# Wild Camping Devils Dyke Brighton - not safe



## Snowbird96 (Apr 15, 2015)

I'm a new member to Wild Camping and after looking at a number of posts talking about Wild Camping in Brighton we decided to stay there last Saturday.  The Devils Dyke has a number of car parks that do not have signs restricting overnight parking, but it was like a High Street with the number of cars and people involved in salacious activities. Within minutes we had people knocking on our door.  We hightailed it out of there and went to the Jack and Jill windmill carpark which was empty and we had a much more enjoyable evening there, waking up to beautiful views over the South Downs.  However, I did feel somewhat traumatised by the earlier events and didn't sleep very well!


----------



## eurodat (Apr 15, 2015)

Do we still have a police force?   Dogging seems to be blighting the whole country these days


----------



## Deleted member 8468 (Apr 15, 2015)

It is quite irritating when you're parked up and have all this activity going on around you but it is actually illegal?
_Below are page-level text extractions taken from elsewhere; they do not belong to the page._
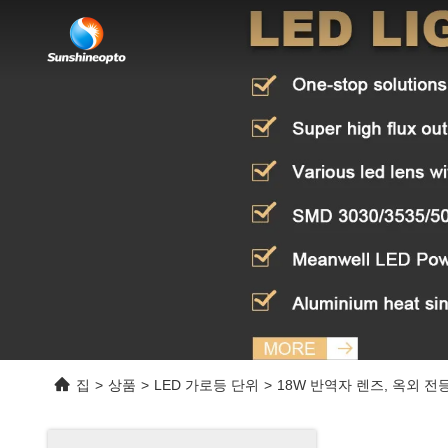
집
>
상품
>
LED 가로등 단위
>
18W 반역자 렌즈, 옥외 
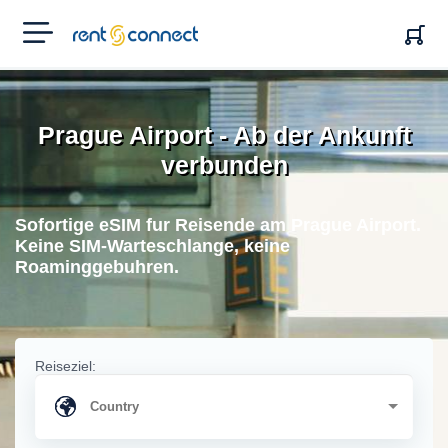
RENT'N
CONNECT
Prague Airport - Ab der Ankunft
verbunden
Sofortige eSIM fur Reisende am Prague Airport.
Keine SIM-Warteschlange, keine
Roaminggebuhren.
Reiseziel:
I'm not sure.


----------



## st3v3 (Apr 15, 2015)

Not safe is something of an over-the-top assessment...

Not quiet is about as much as you can say really. 

These people are using the carpark to conduct their hobby - as are you. Either shut all the blinds etc. Or move on, but don't let that lot make you feel uncomfortable. 
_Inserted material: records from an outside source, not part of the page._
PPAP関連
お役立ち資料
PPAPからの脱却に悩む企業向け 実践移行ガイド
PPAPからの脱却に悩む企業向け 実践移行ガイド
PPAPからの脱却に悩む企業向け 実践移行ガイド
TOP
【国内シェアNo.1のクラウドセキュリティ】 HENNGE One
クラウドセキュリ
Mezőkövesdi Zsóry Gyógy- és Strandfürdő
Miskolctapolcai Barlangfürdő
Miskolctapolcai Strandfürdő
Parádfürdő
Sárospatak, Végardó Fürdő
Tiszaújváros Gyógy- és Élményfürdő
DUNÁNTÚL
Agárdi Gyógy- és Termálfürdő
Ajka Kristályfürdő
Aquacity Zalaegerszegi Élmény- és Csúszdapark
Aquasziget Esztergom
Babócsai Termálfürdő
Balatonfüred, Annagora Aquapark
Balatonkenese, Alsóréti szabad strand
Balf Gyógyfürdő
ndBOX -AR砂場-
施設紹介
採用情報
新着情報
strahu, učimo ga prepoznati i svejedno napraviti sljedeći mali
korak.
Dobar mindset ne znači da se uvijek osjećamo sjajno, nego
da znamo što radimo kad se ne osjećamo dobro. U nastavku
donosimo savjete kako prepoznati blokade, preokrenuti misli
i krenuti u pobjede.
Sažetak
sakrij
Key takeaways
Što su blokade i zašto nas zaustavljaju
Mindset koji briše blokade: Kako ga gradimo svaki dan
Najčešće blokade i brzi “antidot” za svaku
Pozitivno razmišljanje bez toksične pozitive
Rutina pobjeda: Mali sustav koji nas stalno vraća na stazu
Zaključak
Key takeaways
Steve - never done the dogging thing.


----------



## Luckheart (Apr 15, 2015)

Jack and Jill is the only place we were "chased" away from, by tykes in a 106. A couple of years ago now. No harm done. Just irritating little oiks.


----------



## GWAYGWAY (Apr 15, 2015)

We went up there to park a few months ago and found the first park had been taken over by  P*******S and there was the biggest mess of scrap and  assorted rubbish amongst the vans and caravans there The next park up had too tight an entrance with high banks stopping me getting in. We went off to find better.


----------



## molly 2 (Apr 15, 2015)

MollsPhot said:


> It is quite irritating when you're parked up and have all this activity going on around you but it is actually illegal? I'm not sure.
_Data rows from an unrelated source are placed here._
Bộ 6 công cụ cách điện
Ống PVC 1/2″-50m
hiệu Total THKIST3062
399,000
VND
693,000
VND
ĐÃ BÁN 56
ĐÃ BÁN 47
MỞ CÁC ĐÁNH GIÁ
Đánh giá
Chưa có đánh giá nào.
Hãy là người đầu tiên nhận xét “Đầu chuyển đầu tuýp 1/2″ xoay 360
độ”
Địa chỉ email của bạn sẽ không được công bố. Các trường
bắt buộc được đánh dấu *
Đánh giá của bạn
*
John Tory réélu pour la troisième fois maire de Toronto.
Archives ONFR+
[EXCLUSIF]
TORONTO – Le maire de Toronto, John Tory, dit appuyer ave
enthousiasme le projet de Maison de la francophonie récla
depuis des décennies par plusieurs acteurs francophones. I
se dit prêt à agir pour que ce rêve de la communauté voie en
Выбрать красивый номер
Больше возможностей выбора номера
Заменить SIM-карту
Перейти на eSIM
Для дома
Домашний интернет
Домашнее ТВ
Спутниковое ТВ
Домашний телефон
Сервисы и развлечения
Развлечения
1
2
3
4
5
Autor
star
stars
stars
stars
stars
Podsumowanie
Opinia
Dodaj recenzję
i thought sex in public was illegal


----------



## Tezza33 (Apr 16, 2015)

molly 2 said:


> i thought sex in public was illegal


It is compulsory in Barnsley


----------



## Captain Biggles (Apr 16, 2015)

molly 2 said:


> i thought sex in public was illegal



Only if you enjoy it!

     Captain Biggles     lane:


----------



## yorkieowl (Apr 16, 2015)

molly 2 said:


> i thought sex in public was illegal



Only if you get caught.


----------



## Dezi (Apr 16, 2015)

Wints are we talking Dinky toys here or a race of Sussex midgets with a grudge ?

Just asking.

Dezi  :scooter:


----------



## runnach (Apr 16, 2015)

I am not so sure it is jealousy David. I would suggest the "oiks" are more affluent and have cars nowadays, gone are the days when mischief was knocking on a door and legging it when the occupants were engrossed watching Coronation Street or their favoured soap....I would agree though this dilution of our fabric is disappointing.

Channa


----------